In response to which the teachers began chanting:

“The dirt will make you healthy! The dirt will make you healthy!”

And John told me a story one day while we were harvesting kale. Last summer, a group of Courtney’s friends visited the farm on a scorching day in July or August. (Side note: Courtney was an intern last year. Now she’s working on a new farm very near John and Stacy!) The group of friends camped on the farm and they wanted to do some work, so John invited them to mulch – this time in the potatoes. In similar form to his address of the middle-school students, John climbed atop the pile of mulch and delivered an eloquent speech about the potato plant and its cultivation.

“From the beginning of time, from the dawn of agriculture, ne’er has there been a plant such as the potato!”

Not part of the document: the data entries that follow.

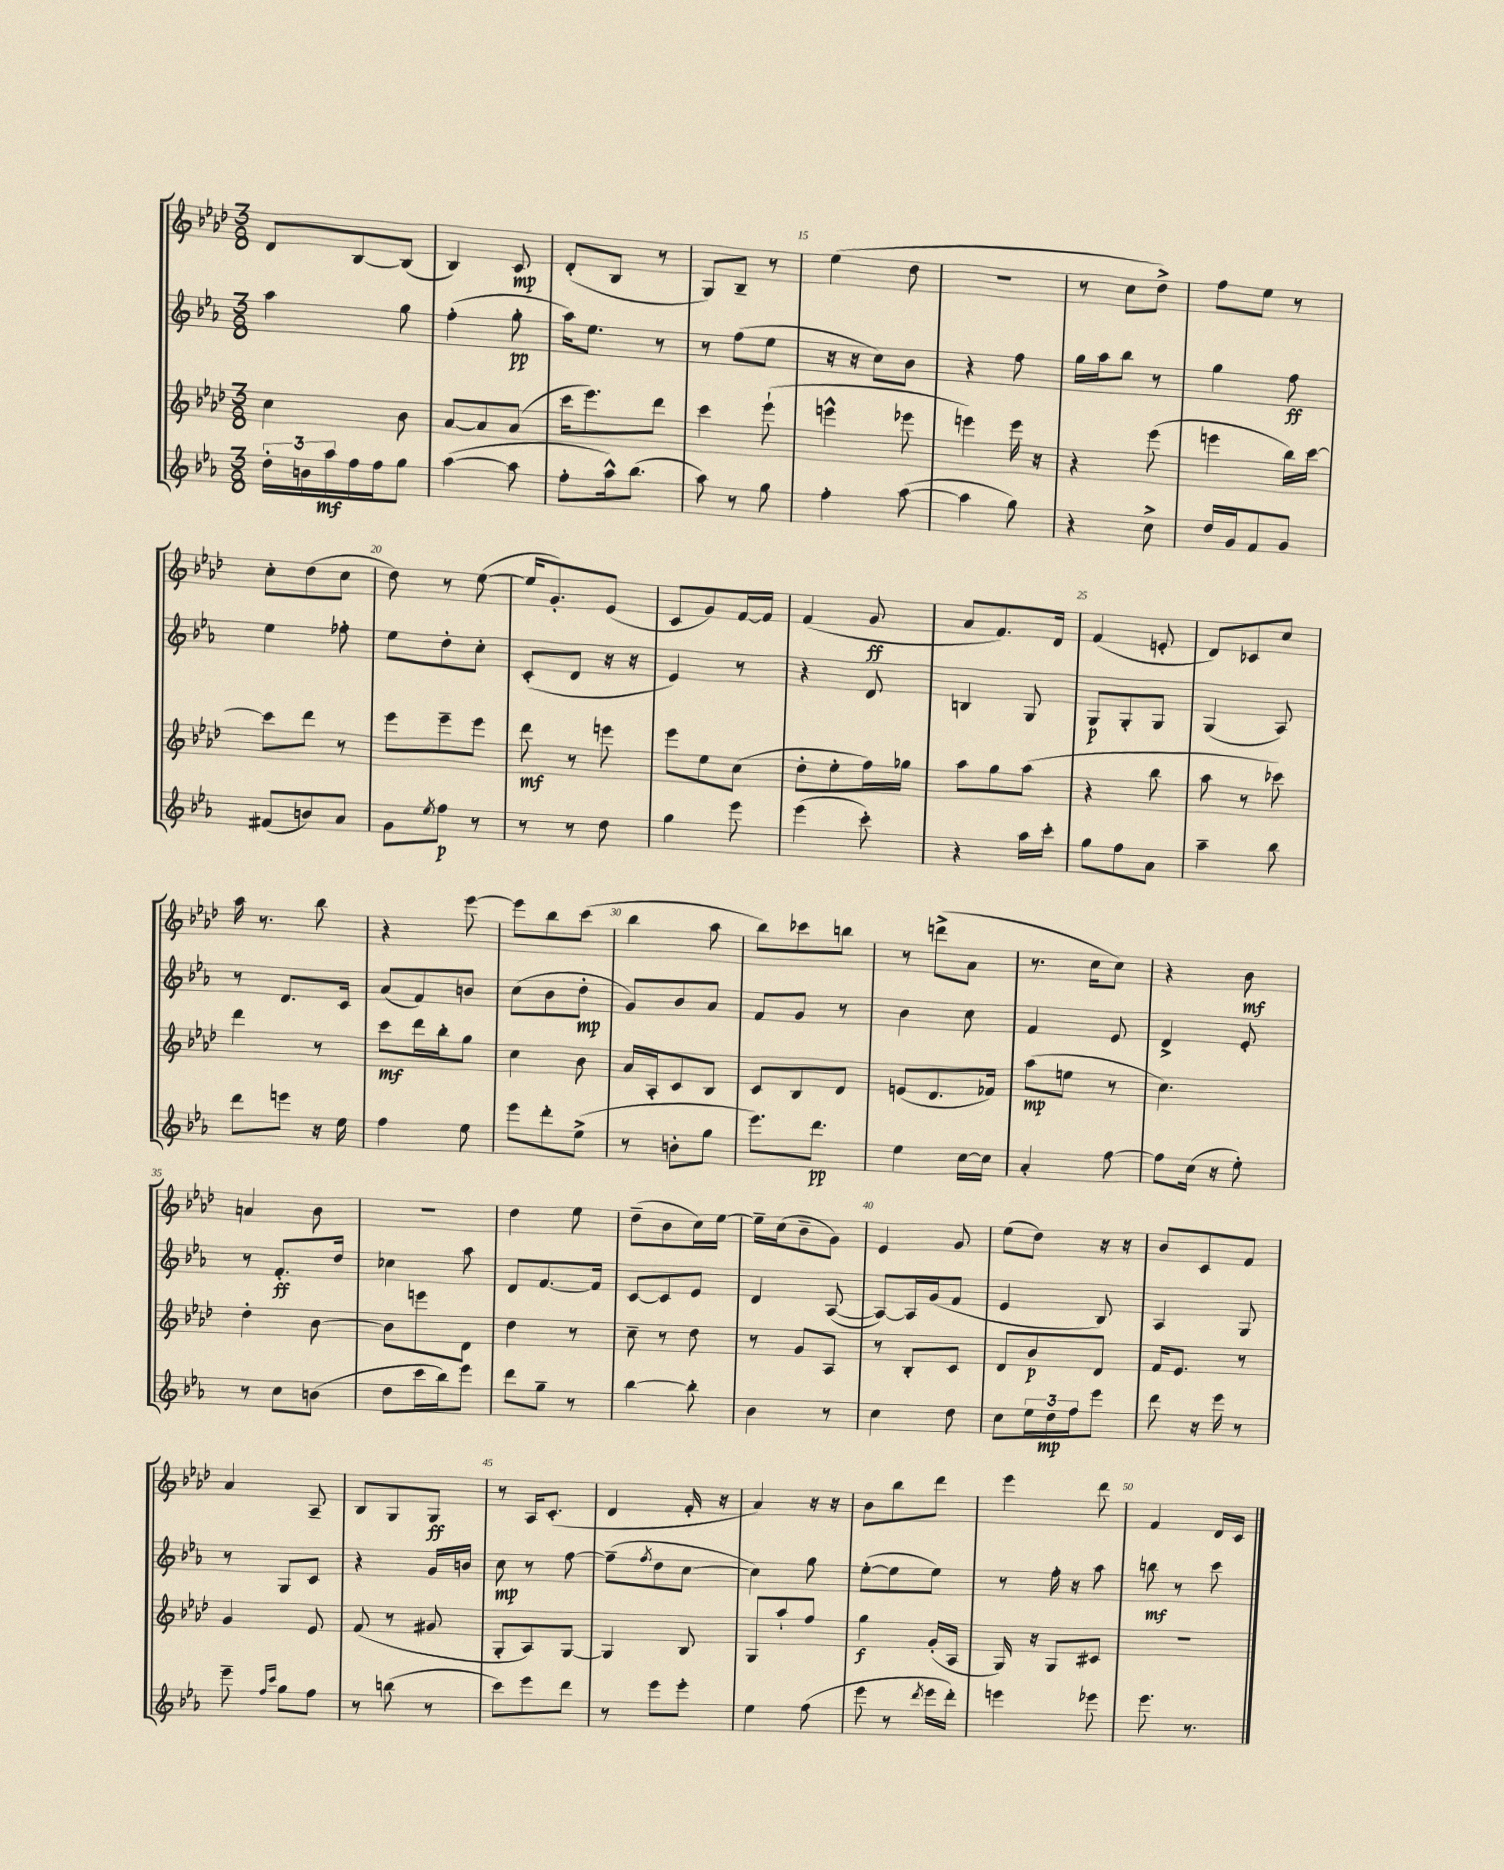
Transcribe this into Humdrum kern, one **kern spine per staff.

**kern	**dynam	**kern	**dynam	**kern	**dynam	**kern	**dynam
*part4	*part4	*part3	*part3	*part2	*part2	*part1	*part1
*staff4	*staff4	*staff3	*staff3	*staff2	*staff2	*staff1	*staff1
*clefG2	*	*clefG2	*	*clefG2	*	*clefG2	*
*k[b-e-a-]	*	*k[b-e-a-d-]	*	*k[b-e-a-]	*	*k[b-e-a-d-]	*
*M3/8	*	*M3/8	*	*M3/8	*	*M3/8	*
=11	=11	=11	=11	=11	=11	=11	=11
24dd'\LL	.	4cc\	.	4aa-\	.	8d-/L	.
24bn\	.	.	.	.	.	.	.
24aa-\	mf	.	.	.	.	.	.
16ff\	.	.	.	.	.	[8B-/	.
16ff\J	.	.	.	.	.	.	.
8gg\J	.	8b-\	.	8gg\	.	(8B-/J]	.
=12	=12	=12	=12	=12	=12	=12	=12
([4aa-\	.	[8a-/L	.	(4ff'\	.	4B-/)	.
.	.	8a-/]	.	.	.	.	.
8aa-\]	.	(8a-/J	.	8gg'\	pp	8c/	mp
=13	=13	=13	=13	=13	=13	=13	=13
8ff'\L	.	16ccc\KL	.	16aa-\KL)	.	(8d-'/L	.
.	.	8.eee-\)	.	8.ee-\J	.	.	.
16aa-^^\k)	.	.	.	.	.	8B-/J	.
(8.bb-\J	.	.	.	.	.	.	.
.	.	8ddd-\J	.	8r	.	8r	.
=14	=14	=14	=14	=14	=14	=14	=14
8aa-\)	.	4ccc\	.	8r	.	8G/L)	.
8r	.	.	.	(8ff\L	.	8B-~/J	.
8gg\	.	(8eee-`\	.	8ee-\J	.	8r	.
=15	=15	=15	=15	=15	=15	=15	=15
4ff'\	.	4eeen^^\	.	16r	.	(4ee-\	.
.	.	.	.	16r	.	.	.
.	.	.	.	8cc\L)	.	.	.
([8aa-\	.	8eee-X\	.	8b-\J	.	8dd-\	.
=16	=16	=16	=16	=16	=16	=16	=16
4aa-\]	.	4eeen\)	.	4r	.	4.r	.
8gg\)	.	16eee\	.	8ff\	.	.	.
.	.	16r	.	.	.	.	.
=17	=17	=17	=17	=17	=17	=17	=17
4r	.	4r	.	16gg\LL	.	8r	.
.	.	.	.	16aa-\J	.	.	.
.	.	.	.	8bb-\J	.	8cc\L	.
8cc^\	.	(8eee-\	.	8r	.	8dd-^\J)	.
=18	=18	=18	=18	=18	=18	=18	=18
16dd/LL	.	4eeen\	.	4gg\	.	8ff\L	.
16g/J	.	.	.	.	.	.	.
8f/	.	.	.	.	.	8ee-\J	.
8g/J	.	16bb-\LL)	.	8ff\	ff	8r	.
.	.	[16ccc\JJ	.	.	.	.	.
!!LO:LB:g=z
=19	=19	=19	=19	=19	=19	=19	=19
(8f#X/L	.	8ccc\L]	.	4ee-\	.	8cc'\L	.
8bn/)	.	8ddd-\J	.	.	.	(8dd-\	.
8a-/J	.	8r	.	8ff-X'\	.	8cc\J	.
=20	=20	=20	=20	=20	=20	=20	=20
8g\L	.	8eee-\L	.	8ee-\L	.	8dd-\)	.
8qee-/	.	.	.	.	.	.	.
8ff\J	p	8eee-~\	.	8dd'\	.	8r	.
8r	.	8eee-\J	.	8cc'\J	.	([8ee-\	.
=21	=21	=21	=21	=21	=21	=21	=21
8r	.	8ddd-\	mf	(8c'/L	.	16ee-/KL]	.
.	.	.	.	.	.	8.g'/)	.
8r	.	8r	.	8d/J	.	.	.
8dd\	.	8eeen\	.	16r	.	(8e-/J	.
.	.	.	.	16r	.	.	.
=22	=22	=22	=22	=22	=22	=22	=22
4gg\	.	8eee-\L	.	4e-/)	.	8c/L	.
.	.	8ee-\	.	.	.	8g/)	.
8eee-\	.	(8cc\J	.	8r	.	[16f/L	.
.	.	.	.	.	.	16f/JJ]	.
=23	=23	=23	=23	=23	=23	=23	=23
(4eee-\	.	8dd-'\L	.	4r	.	(4f/	.
.	.	8ee-'\	.	.	.	.	.
8ccc'\)	.	16ff\L)	.	8d/	.	8g/	ff
.	.	16gg-X\JJ	.	.	.	.	.
=24	=24	=24	=24	=24	=24	=24	=24
4r	.	8aa-\L	.	4Bn/	.	8a-/L	.
.	.	8gg\	.	.	.	8.f/)	.
16aa-\LL	.	(8aa-\J	.	8G/	.	.	.
16ccc'\JJ	.	.	.	.	.	16d-/Jk	.
=25	=25	=25	=25	=25	=25	=25	=25
8gg\L	.	4r	.	8G/L	p	(4f/	.
8ff\	.	.	.	8G'/	.	.	.
8a-\J	.	8bb-\	.	8G/J	.	8en'/	.
=26	=26	=26	=26	=26	=26	=26	=26
4aa-~\	.	8aa-\	.	(4G/	.	8d-/L)	.
.	.	8r	.	.	.	8c-X/	.
8bb-\	.	8ccc-X\)	.	8A-/)	.	8cc/J	.
!!LO:LB:g=z
=27	=27	=27	=27	=27	=27	=27	=27
8ddd\L	.	4ddd-\	.	8r	.	16aa-\	.
.	.	.	.	.	.	8.r	.
8eeen\J	.	.	.	8.d/L	.	.	.
16r	.	8r	.	.	.	8bb-\	.
16ee-\	.	.	.	16c/Jk	.	.	.
=28	=28	=28	=28	=28	=28	=28	=28
4ff\	.	8ccc\L	mf	(8a-/L	.	4r	.
.	.	16ddd-\L	.	8f/)	.	.	.
.	.	16bb-'\J	.	.	.	.	.
8ee-\	.	8gg\J	.	8bn/J	.	[8eee-\	.
=29	=29	=29	=29	=29	=29	=29	=29
8eee-\L	.	4cc\	.	(8cc\L	.	8eee-\L]	.
8ddd'\	.	.	.	8b-\	.	8bb-\	.
(8ee-^\J	.	8b-\	.	8dd'\J	mp	(8ccc\J	.
=30	=30	=30	=30	=30	=30	=30	=30
8r	.	16a-/LL	.	8g/L)	.	4bb-\	.
.	.	16A-'/J	.	.	.	.	.
8bn'\L	.	8c/	.	8b-/	.	.	.
8gg\J	.	8B-/J	.	8a-/J	.	8aa-\	.
=31	=31	=31	=31	=31	=31	=31	=31
8.eee-\L)	.	8c/L	.	8f/L	.	8bb-\L)	.
.	.	8B-/	.	8g/J	.	8ccc-X\	.
8.ddd\J	pp	.	.	.	.	.	.
.	.	8d-/J	.	8r	.	8bbn\J	.
=32	=32	=32	=32	=32	=32	=32	=32
4ee-\	.	(8en/L	.	4b-\	.	8r	.
.	.	8.d-/	.	.	.	(8dddn^\L	.
[16cc\LL	.	.	.	8cc\	.	8a-\J	.
16cc\JJ]	.	16f-X/Jk)	.	.	.	.	.
=33	=33	=33	=33	=33	=33	=33	=33
4a-'/	.	(8aa-\L	mp	4f/	.	8.r	.
.	.	8een\J	.	.	.	.	.
.	.	.	.	.	.	16cc\KL	.
[8ff\	.	8r	.	8e-/	.	8cc\J)	.
=34	=34	=34	=34	=34	=34	=34	=34
8ff\L]	.	4.cc\)	.	4d^/	.	4r	.
(16cc\Jk	.	.	.	.	.	.	.
16r	.	.	.	.	.	.	.
8ee-'\)	.	.	.	8e-'/	.	8b-\	mf
!!LO:LB:g=z
=35	=35	=35	=35	=35	=35	=35	=35
8r	.	4dd-'\	.	8r	.	4an/	.
8cc\L	.	.	.	8.f'/L	ff	.	.
(8bn\J	.	[8b-\	.	.	.	8b-\	.
.	.	.	.	16dd/Jk	.	.	.
=36	=36	=36	=36	=36	=36	=36	=36
8dd\L	.	8b-\L]	.	4cc-X\	.	4.r	.
16ccc\L	.	8eeen\	.	.	.	.	.
16bb-\J)	.	.	.	.	.	.	.
8eee-\J	.	8d-\J	.	8aa-\	.	.	.
=37	=37	=37	=37	=37	=37	=37	=37
8ddd\L	.	4dd-\	.	8d/L	.	4dd-\	.
8gg~\J	.	.	.	[8.f/	.	.	.
8r	.	8r	.	.	.	8ee-\	.
.	.	.	.	16f/Jk]	.	.	.
=38	=38	=38	=38	=38	=38	=38	=38
[4bb-\	.	8cc~\	.	[8c/L	.	(8dd-~\L	.
.	.	8r	.	8c/]	.	8b-\	.
8bb-'\]	.	8dd-\	.	8e-/J	.	16cc\L)	.
.	.	.	.	.	.	[16ee-\JJ	.
=39	=39	=39	=39	=39	=39	=39	=39
4b-\	.	8r	.	4d/	.	16ee-~\LL]	.
.	.	.	.	.	.	(16cc\J	.
.	.	8g/L	.	.	.	8b-~\	.
8r	.	8A-/J	.	([8A-/	.	8g\J)	.
=40	=40	=40	=40	=40	=40	=40	=40
4cc\	.	8r	.	8A-/L_)	.	4e-/	.
.	.	8B-'/L	.	16A-/L]	.	.	.
.	.	.	.	(16g/J	.	.	.
8dd\	.	8c/J	.	8f/J	.	8g/	.
=41	=41	=41	=41	=41	=41	=41	=41
8cc\L	.	8d-/L	.	4e-/	.	(8ee-\L	.
24ee-\L	.	8b-/	p	.	.	8dd-\J)	.
24dd\	mp	.	.	.	.	.	.
24ff\J	.	.	.	.	.	.	.
8eee-\J	.	8d-/J	.	8B-/)	.	16r	.
.	.	.	.	.	.	16r	.
=42	=42	=42	=42	=42	=42	=42	=42
8ddd\	.	16f/KL	.	4A-/	.	8b-/L	.
.	.	8.e-/J	.	.	.	.	.
16r	.	.	.	.	.	8c/	.
16eee-\	.	.	.	.	.	.	.
8r	.	8r	.	8G/	.	8f/J	.
!!LO:LB:g=z
=43	=43	=43	=43	=43	=43	=43	=43
8eee-~\	.	4g/	.	8r	.	4a-/	.
16qqff/LL	.	.	.	.	.	.	.
16qqccc/JJ	.	.	.	.	.	.	.
8gg\L	.	.	.	8G/L	.	.	.
8ff\J	.	8e-/	.	8c/J	.	8A-~/	.
=44	=44	=44	=44	=44	=44	=44	=44
8r	.	(8f/	.	4r	.	8B-/L	.
(8bbn\	.	8r	.	.	.	8G/	.
8r	.	8g#X/	.	16g/LL	.	8G/J	ff
.	.	.	.	16bn/JJ	.	.	.
=45	=45	=45	=45	=45	=45	=45	=45
8ccc\L)	.	8G'/L	.	8cc\	mp	8r	.
8eee-\	.	8A-/)	.	8r	.	16A-/KL	.
.	.	.	.	.	.	(8.c'/J	.
8ddd\J	.	[8G/J	.	[8ff\	.	.	.
=46	=46	=46	=46	=46	=46	=46	=46
8r	.	4G/]	.	(8ff~\L]	.	4d-/	.
.	.	.	.	8qff/	.	.	.
8eee-\L	.	.	.	8dd\	.	.	.
8eee-'\J	.	8B-/	.	[8cc\J	.	16f'/	.
.	.	.	.	.	.	16r	.
=47	=47	=47	=47	=47	=47	=47	=47
4ee-\	.	8G/L	.	4cc\])	.	4a-/)	.
.	.	8aa-`/	.	.	.	.	.
(8ff\	.	8ff/J	.	8gg\	.	16r	.
.	.	.	.	.	.	16r	.
=48	=48	=48	=48	=48	=48	=48	=48
8eee-\	.	4gg\	f	([8ee-'\L	.	8b-\L	.
8r	.	.	.	8ee-\]	.	8bb-\	.
8qddd/	.	.	.	.	.	.	.
16eee-\LL	.	(16g'/LL	.	8ee-\J)	.	8ddd-\J	.
16ddd'\JJ)	.	16A-/JJ	.	.	.	.	.
=49	=49	=49	=49	=49	=49	=49	=49
4eeen\	.	16G/)	.	8r	.	4eee-\	.
.	.	16r	.	.	.	.	.
.	.	8G/L	.	16ff'\	.	.	.
.	.	.	.	16r	.	.	.
8eee-X\	.	8c#X/J	.	8aa-\	.	8ddd-\	.
=50	=50	=50	=50	=50	=50	=50	=50
8.eee-\	.	4.r	.	8bbn\	mf	4f/	.
.	.	.	.	8r	.	.	.
8.r	.	.	.	.	.	.	.
.	.	.	.	8ccc\	.	16d-/LL	.
.	.	.	.	.	.	16c/JJ	.
==	==	==	==	==	==	==	==
*-	*-	*-	*-	*-	*-	*-	*-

Sheesh. Talk about theater . . .

And then there are the conversations that have nothing to do with farming or plants or food, the completely arbitrary conversations like the one I was part of yesterday in the middle of the squash field. It was a conversation about pet names:

“I think it’s weird when people name pets after people.”

“I don’t know any dogs named after people, but my friend had a baby and the name she chose for her son was the same as my family dog’s name. Of course, she didn’t know the dog, but it’s still a little bit weird for me.”

“I like dogs that have human names, as long as they’re not named for a specific person. But none of my dogs have human names. One of them is Cabot, like Cabot cheese."